● **Exercise description**:
Where a line holds the word "shoulder", copy that line from the data below.

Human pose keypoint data
※ ※ ※

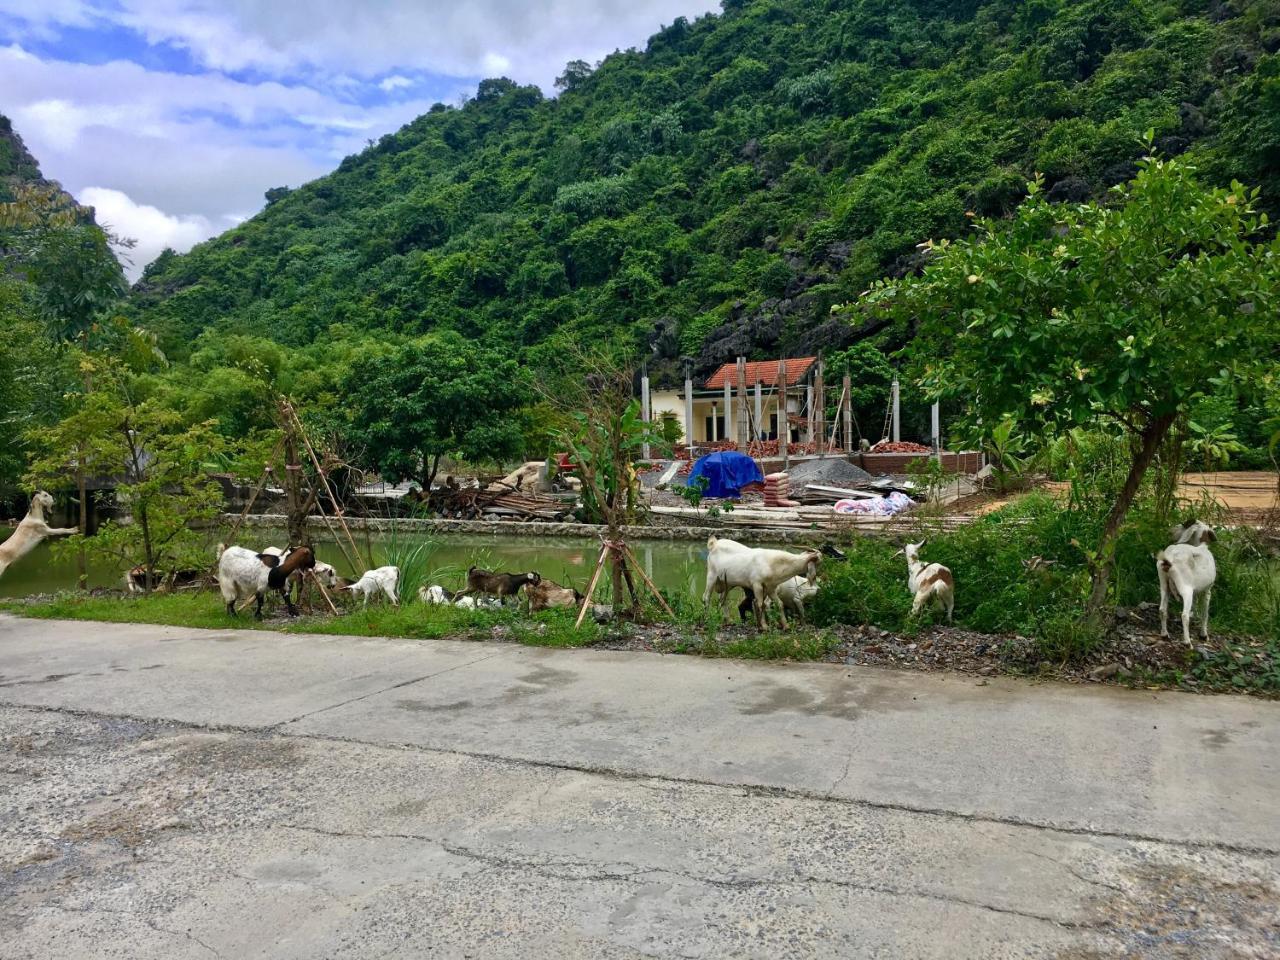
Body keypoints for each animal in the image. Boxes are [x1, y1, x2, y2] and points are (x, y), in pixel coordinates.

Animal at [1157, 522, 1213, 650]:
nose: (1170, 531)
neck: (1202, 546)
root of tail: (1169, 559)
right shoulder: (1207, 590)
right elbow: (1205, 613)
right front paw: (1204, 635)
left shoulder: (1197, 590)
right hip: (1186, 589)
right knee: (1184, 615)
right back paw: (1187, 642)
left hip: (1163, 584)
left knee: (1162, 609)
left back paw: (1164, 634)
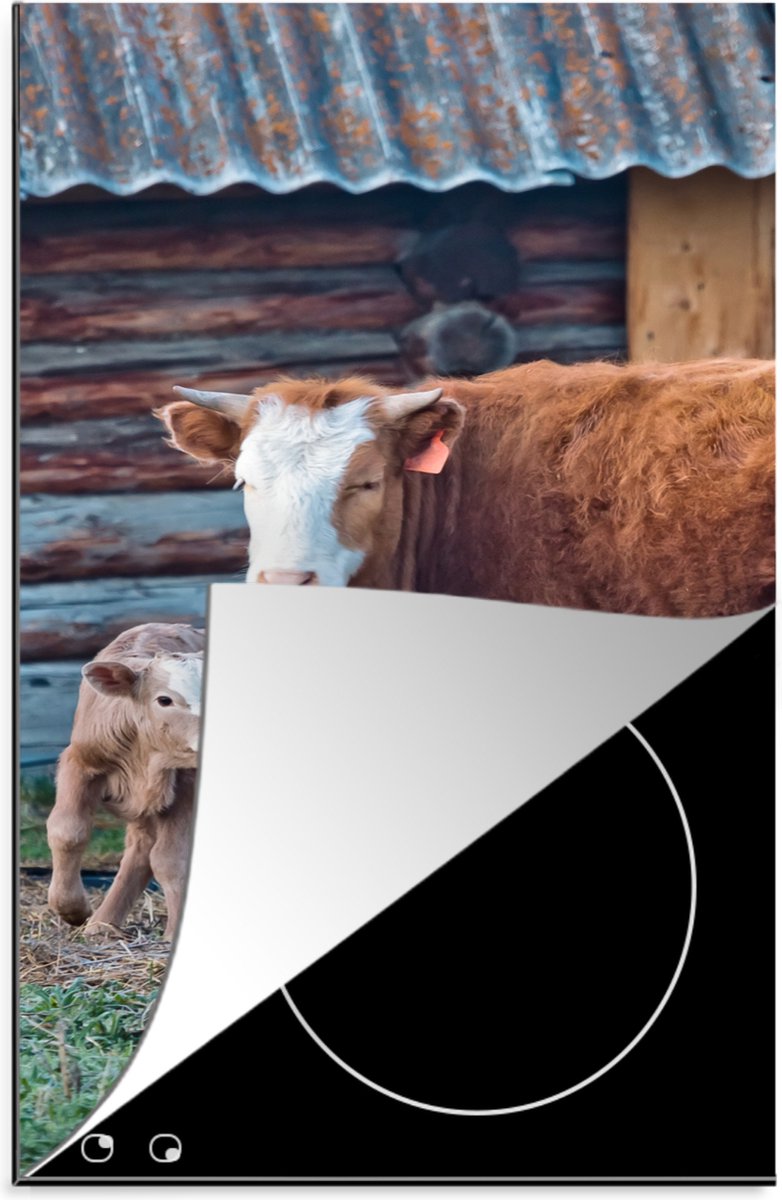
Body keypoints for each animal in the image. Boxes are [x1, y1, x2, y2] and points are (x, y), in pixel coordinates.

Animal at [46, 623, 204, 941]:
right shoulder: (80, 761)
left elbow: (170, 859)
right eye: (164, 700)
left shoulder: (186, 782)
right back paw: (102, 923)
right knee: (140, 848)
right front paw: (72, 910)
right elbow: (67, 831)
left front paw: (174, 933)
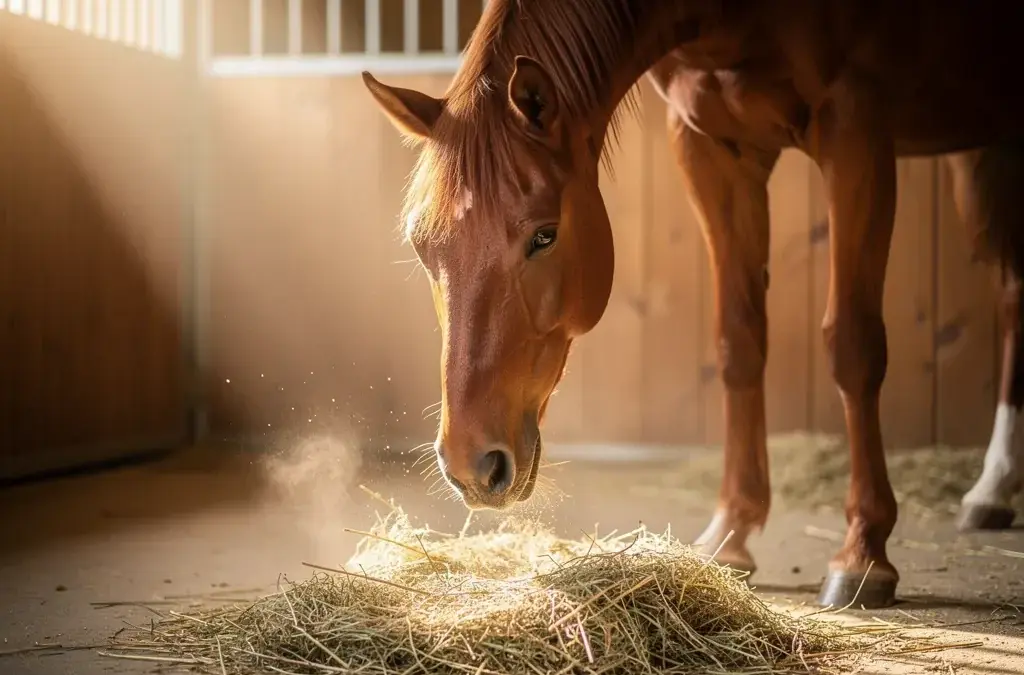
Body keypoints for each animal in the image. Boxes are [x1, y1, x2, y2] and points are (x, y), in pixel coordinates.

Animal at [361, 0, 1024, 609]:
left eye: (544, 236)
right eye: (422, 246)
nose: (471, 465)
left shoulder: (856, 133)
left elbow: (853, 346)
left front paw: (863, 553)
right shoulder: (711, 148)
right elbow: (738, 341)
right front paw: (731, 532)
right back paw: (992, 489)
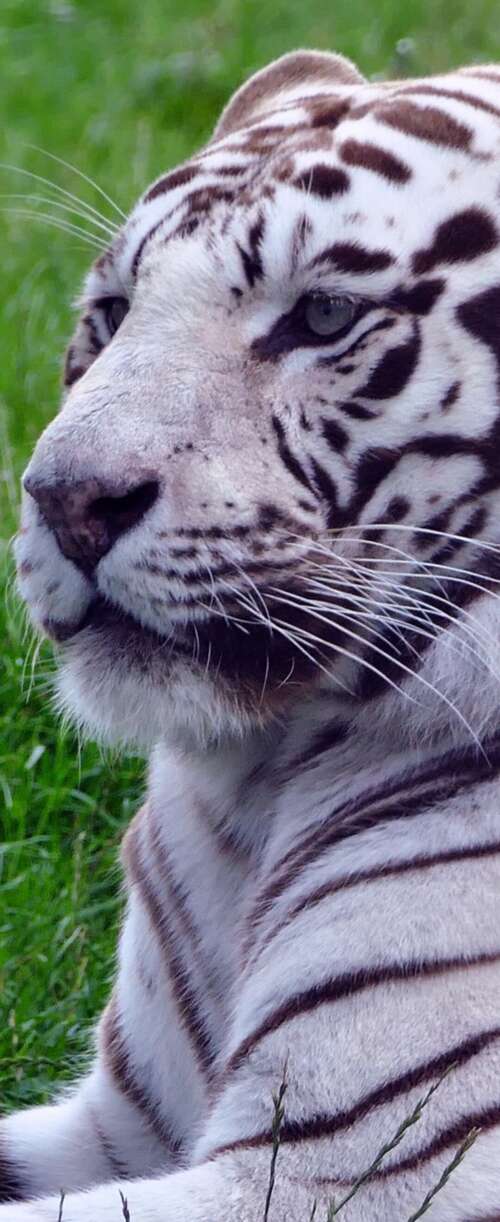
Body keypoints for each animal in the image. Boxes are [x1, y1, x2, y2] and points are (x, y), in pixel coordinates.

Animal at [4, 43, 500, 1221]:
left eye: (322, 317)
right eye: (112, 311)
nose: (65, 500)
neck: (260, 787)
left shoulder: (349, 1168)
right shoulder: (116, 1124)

※ ※ ※

● **Response area**:
right shoulder: (1207, 590)
left shoulder: (1197, 590)
right shoulder: (80, 761)
left shoulder: (186, 782)
left shoulder: (856, 133)
right shoulder: (711, 148)
left shoulder: (349, 1168)
right shoulder: (116, 1124)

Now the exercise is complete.